A revisionist historian living in Australia has been sentenced to three months in prison for refusing to remove Holocaust denial material and other antisemitic vitriol from his website.
Fredrick Toben, the director of the notorious Adelaide Institute, was sentenced in the Federal Court of South Australia for breaching a 2002 court order to remove offensive material that denied the Holocaust, doubted the existence of gas chambers at Auschwitz and vilified Jews.
By finding Toben, 65, guilty on 24 of 28 counts of contempt, Justice Bruce Lander’s ruling brought to an end a bitter legal battle that began in 1996 when Jeremy Jones, a former president of the Executive Council of Australian Jewry, claimed that Toben’s race-hate material breached the Racial Discrimination Act.
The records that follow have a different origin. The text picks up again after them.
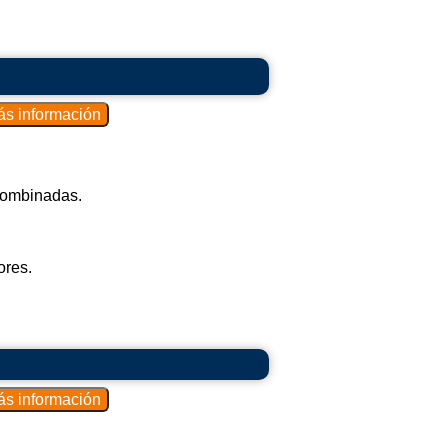
 combinadas.
ores.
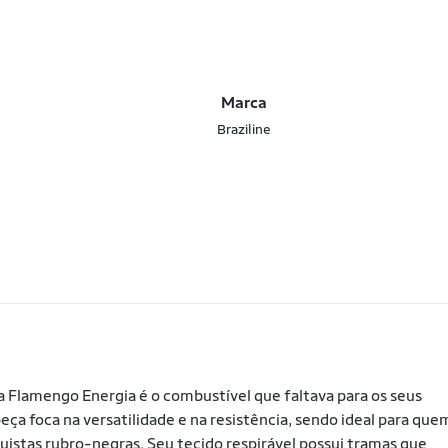
Marca
Braziline
eta Flamengo Energia é o combustível que faltava para os seus
peça foca na versatilidade e na resistência, sendo ideal para que
istas rubro-negras. Seu tecido respirável possui tramas que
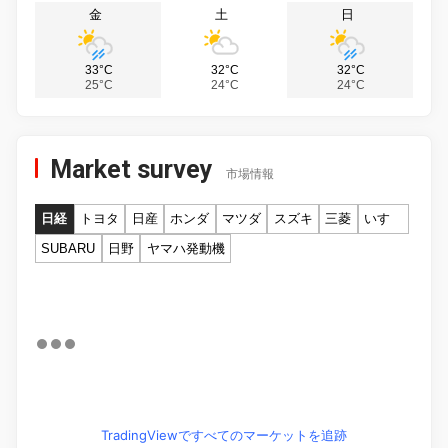
金
土
日
33°C
32°C
32°C
25°C
24°C
24°C
Market survey
市場情報
日経
トヨタ
日産
ホンダ
マツダ
スズキ
三菱
いすゞ
SUBARU
日野
ヤマハ発動機
TradingViewですべてのマーケットを追跡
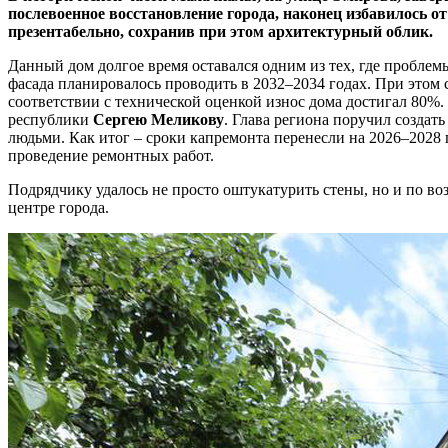
послевоенное восстановление города, наконец избавилось о
презентабельно, сохранив при этом архитектурный облик.
Данный дом долгое время оставался одним из тех, где пробле
фасада планировалось проводить в 2032–2034 годах. При этом 
соответствии с технической оценкой износ дома достигал 80%. 
республики
Сергею Меликову
. Глава региона поручил создат
людьми. Как итог – сроки капремонта перенесли на 2026–2028
проведение ремонтных работ.
Подрядчику удалось не просто оштукатурить стены, но и по в
центре города.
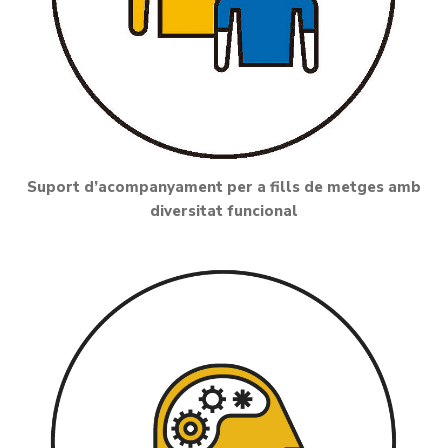
Suport d’acompanyament per a fills de metges amb
diversitat funcional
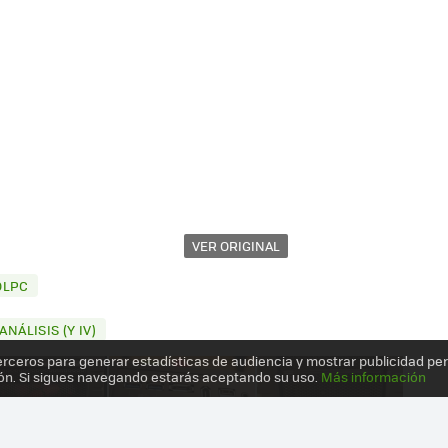
VER ORIGINAL
OLPC
NÁLISIS (Y IV)
erceros para generar estadísticas de audiencia y mostrar publicidad pe
ón. Si sigues navegando estarás aceptando su uso.
Más información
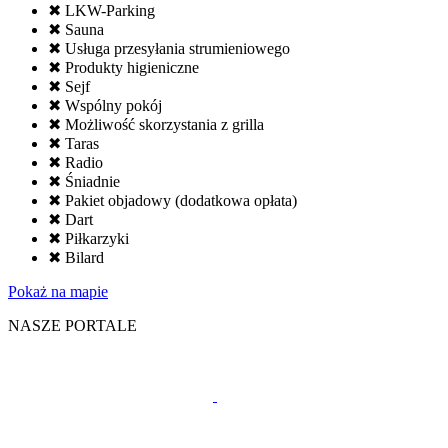
✖ LKW-Parking
✖ Sauna
✖ Usługa przesyłania strumieniowego
✖ Produkty higieniczne
✖ Sejf
✖ Wspólny pokój
✖ Możliwość skorzystania z grilla
✖ Taras
✖ Radio
✖ Śniadnie
✖ Pakiet objadowy (dodatkowa opłata)
✖ Dart
✖ Piłkarzyki
✖ Bilard
Pokaż na mapie
NASZE PORTALE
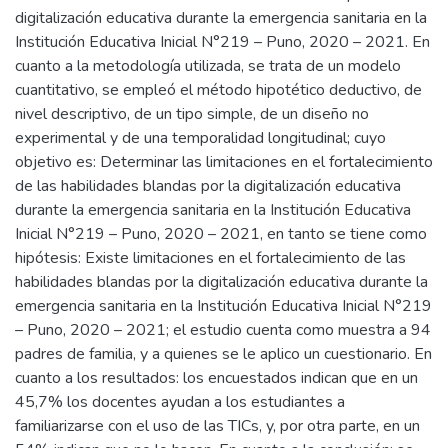
digitalización educativa durante la emergencia sanitaria en la
Institución Educativa Inicial N°219 – Puno, 2020 – 2021. En
cuanto a la metodología utilizada, se trata de un modelo
cuantitativo, se empleó el método hipotético deductivo, de
nivel descriptivo, de un tipo simple, de un diseño no
experimental y de una temporalidad longitudinal; cuyo
objetivo es: Determinar las limitaciones en el fortalecimiento
de las habilidades blandas por la digitalización educativa
durante la emergencia sanitaria en la Institución Educativa
Inicial N°219 – Puno, 2020 – 2021, en tanto se tiene como
hipótesis: Existe limitaciones en el fortalecimiento de las
habilidades blandas por la digitalización educativa durante la
emergencia sanitaria en la Institución Educativa Inicial N°219
– Puno, 2020 – 2021; el estudio cuenta como muestra a 94
padres de familia, y a quienes se le aplico un cuestionario. En
cuanto a los resultados: los encuestados indican que en un
45,7% los docentes ayudan a los estudiantes a
familiarizarse con el uso de las TICs, y, por otra parte, en un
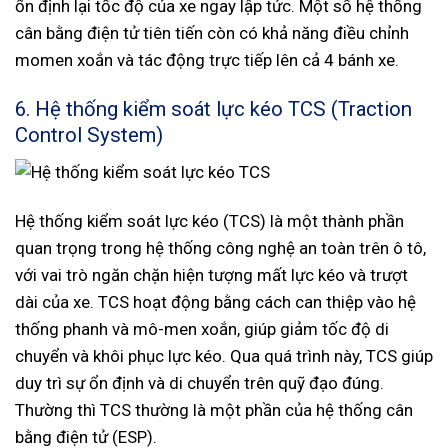
ổn định lại tốc độ của xe ngay lập tức. Một số hệ thống
cân bằng điện tử tiên tiến còn có khả năng điều chỉnh
momen xoắn và tác động trực tiếp lên cả 4 bánh xe.
6. Hệ thống kiểm soát lực kéo TCS (Traction
Control System)
Hệ thống kiểm soát lực kéo (TCS) là một thành phần
quan trọng trong hệ thống công nghệ an toàn trên ô tô,
với vai trò ngăn chặn hiện tượng mất lực kéo và trượt
dài của xe. TCS hoạt động bằng cách can thiệp vào hệ
thống phanh và mô-men xoắn, giúp giảm tốc độ di
chuyển và khôi phục lực kéo. Qua quá trình này, TCS giúp
duy trì sự ổn định và di chuyển trên quỹ đạo đúng.
Thường thì TCS thường là một phần của hệ thống cân
bằng điện tử (ESP).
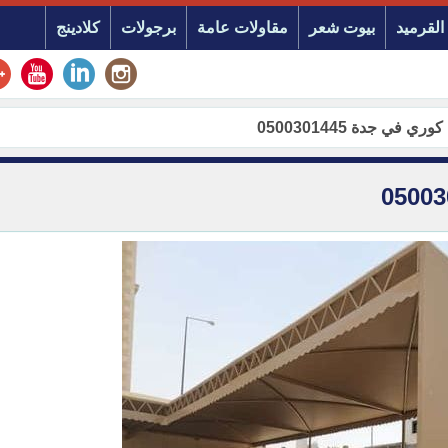
القرميد
بيوت شعر
مقاولات عامة
برجولات
كلادينج
في جدة 0500301445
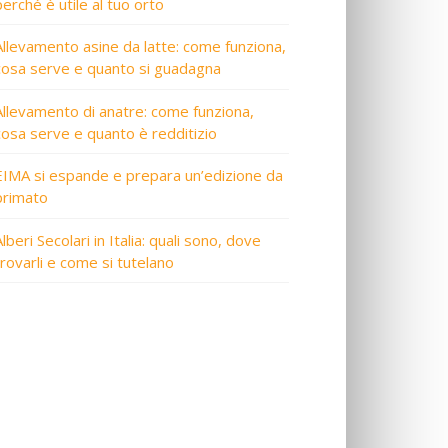
perché è utile al tuo orto
Allevamento asine da latte: come funziona,
cosa serve e quanto si guadagna
Allevamento di anatre: come funziona,
cosa serve e quanto è redditizio
EIMA si espande e prepara un’edizione da
primato
lberi Secolari in Italia: quali sono, dove
trovarli e come si tutelano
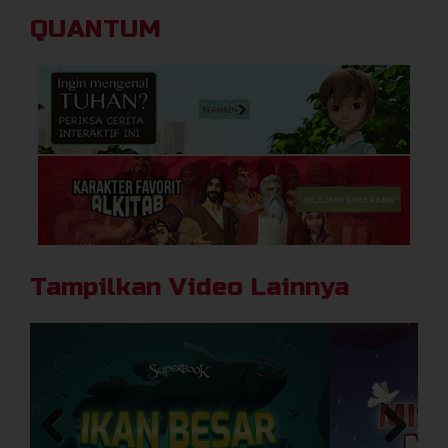
Temukan cara untuk masuk ke surga
QUANTUM
Wahyu 20:12-15
Matius 25:41
Matius 13:41-42
Yohanes 3:16
Tampilkan Video Lainnya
The 2002 Federal Court order upheld that view. But Toben refused to comply and in 2006 Mr Jones returned to the courts. He said it was the first time that a Holocaust denier had been jailed in Australia for breaching the Racial Discrimination Act.
Mr Jones said: “The importance of this is that it lets people know we are serious; that this is not a game or some sort of intellectual exercise.”
In his landmark ruling, Mr Justice Lander said: “I do not accept that he is contrite for what he has done. He always knew that his conduct would undermine the authority of the court and his conduct was calculated to achieve that effect.”
But he agreed to stay the imprisonment for 14 days while an appeal was lodged. It is due to be heard on Wednesday. If, as expected, the appeal is rejected, Toben is likely to spend his first night in jail this week.
The German-born retired teacher spent almost two months in Wandsworth Prison late last year while German prosecutors tried unsuccessfully to extradite him on a European Union warrant.
And in 1999, he spent seven months in prison in Germany, where Holocaust denial is a criminal offence.